Copy the data. Keep every character as given.
————
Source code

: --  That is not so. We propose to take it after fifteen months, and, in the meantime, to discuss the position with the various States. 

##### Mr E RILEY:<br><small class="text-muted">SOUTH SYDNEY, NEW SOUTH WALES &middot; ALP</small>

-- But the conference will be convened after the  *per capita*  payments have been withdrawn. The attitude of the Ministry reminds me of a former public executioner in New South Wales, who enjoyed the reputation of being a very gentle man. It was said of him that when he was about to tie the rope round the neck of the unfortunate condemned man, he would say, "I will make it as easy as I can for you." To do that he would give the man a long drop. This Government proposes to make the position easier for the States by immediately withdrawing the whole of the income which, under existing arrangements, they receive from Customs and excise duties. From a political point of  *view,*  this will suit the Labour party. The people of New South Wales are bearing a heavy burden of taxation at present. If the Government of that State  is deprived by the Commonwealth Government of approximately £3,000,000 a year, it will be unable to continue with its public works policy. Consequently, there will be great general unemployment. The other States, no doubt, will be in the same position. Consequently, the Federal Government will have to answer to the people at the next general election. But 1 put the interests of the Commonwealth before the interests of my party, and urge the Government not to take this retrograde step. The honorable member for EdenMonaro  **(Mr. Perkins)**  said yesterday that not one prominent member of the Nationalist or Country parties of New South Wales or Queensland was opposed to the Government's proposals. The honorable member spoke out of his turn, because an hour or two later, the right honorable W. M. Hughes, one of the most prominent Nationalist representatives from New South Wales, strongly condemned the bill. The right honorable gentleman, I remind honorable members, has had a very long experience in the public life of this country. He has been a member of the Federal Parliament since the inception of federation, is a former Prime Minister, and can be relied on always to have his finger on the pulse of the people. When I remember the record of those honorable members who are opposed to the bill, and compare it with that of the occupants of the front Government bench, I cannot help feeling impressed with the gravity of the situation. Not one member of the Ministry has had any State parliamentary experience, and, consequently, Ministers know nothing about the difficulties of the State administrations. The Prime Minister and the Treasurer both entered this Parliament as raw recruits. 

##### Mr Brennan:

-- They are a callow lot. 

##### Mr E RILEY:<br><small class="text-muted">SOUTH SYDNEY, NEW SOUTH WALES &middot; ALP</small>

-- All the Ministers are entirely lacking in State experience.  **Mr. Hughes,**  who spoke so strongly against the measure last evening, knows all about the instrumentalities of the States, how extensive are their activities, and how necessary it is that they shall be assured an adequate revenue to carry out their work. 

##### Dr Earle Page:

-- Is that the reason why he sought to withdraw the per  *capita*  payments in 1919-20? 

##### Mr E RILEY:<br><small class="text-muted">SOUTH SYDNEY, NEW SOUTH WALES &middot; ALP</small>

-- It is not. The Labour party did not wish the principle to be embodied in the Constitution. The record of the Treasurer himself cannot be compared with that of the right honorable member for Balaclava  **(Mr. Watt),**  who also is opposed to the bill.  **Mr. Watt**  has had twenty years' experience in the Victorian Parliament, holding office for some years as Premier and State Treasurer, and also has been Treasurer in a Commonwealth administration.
————
▶ Response box
Source code

: --  That is not so. We propose to take it after fifteen months, and, in the meantime, to discuss the position with the various States. 

##### Mr E RILEY:<br><small class="text-muted">SOUTH SYDNEY, NEW SOUTH WALES &middot; ALP</small>

-- But the conference will be convened after the  *per capita*  payments have been withdrawn. The attitude of the Ministry reminds me of a former public executioner in New South Wales, who enjoyed the reputation of being a very gentle man. It was said of him that when he was about to tie the rope round the neck of the unfortunate condemned man, he would say, "I will make it as easy as I can for you." To do that he would give the man a long drop. This Government proposes to make the position easier for the States by immediately withdrawing the whole of the income which, under existing arrangements, they receive from Customs and excise duties. From a political point of  *view,*  this will suit the Labour party. The people of New South Wales are bearing a heavy burden of taxation at present. If the Government of that State  is deprived by the Commonwealth Government of approximately £3,000,000 a year, it will be unable to continue with its public works policy. Consequently, there will be great general unemployment. The other States, no doubt, will be in the same position. Consequently, the Federal Government will have to answer to the people at the next general election. But 1 put the interests of the Commonwealth before the interests of my party, and urge the Government not to take this retrograde step. The honorable member for EdenMonaro  **(Mr. Perkins)**  said yesterday that not one prominent member of the Nationalist or Country parties of New South Wales or Queensland was opposed to the Government's proposals. The honorable member spoke out of his turn, because an hour or two later, the right honorable W. M. Hughes, one of the most prominent Nationalist representatives from New South Wales, strongly condemned the bill. The right honorable gentleman, I remind honorable members, has had a very long experience in the public life of this country. He has been a member of the Federal Parliament since the inception of federation, is a former Prime Minister, and can be relied on always to have his finger on the pulse of the people. When I remember the record of those honorable members who are opposed to the bill, and compare it with that of the occupants of the front Government bench, I cannot help feeling impressed with the gravity of the situation. Not one member of the Ministry has had any State parliamentary experience, and, consequently, Ministers know nothing about the difficulties of the State administrations. The Prime Minister and the Treasurer both entered this Parliament as raw recruits. 

##### Mr Brennan:

-- They are a callow lot. 

##### Mr E RILEY:<br><small class="text-muted">SOUTH SYDNEY, NEW SOUTH WALES &middot; ALP</small>

-- All the Ministers are entirely lacking in State experience.  **Mr. Hughes,**  who spoke so strongly against the measure last evening, knows all about the instrumentalities of the States, how extensive are their activities, and how necessary it is that they shall be assured an adequate revenue to carry out their work. 

##### Dr Earle Page:

-- Is that the reason why he sought to withdraw the per  *capita*  payments in 1919-20? 

##### Mr E RILEY:<br><small class="text-muted">SOUTH SYDNEY, NEW SOUTH WALES &middot; ALP</small>

-- It is not. The Labour party did not wish the principle to be embodied in the Constitution. The record of the Treasurer himself cannot be compared with that of the right honorable member for Balaclava  **(Mr. Watt),**  who also is opposed to the bill.  **Mr. Watt**  has had twenty years' experience in the Victorian Parliament, holding office for some years as Premier and State Treasurer, and also has been Treasurer in a Commonwealth administration.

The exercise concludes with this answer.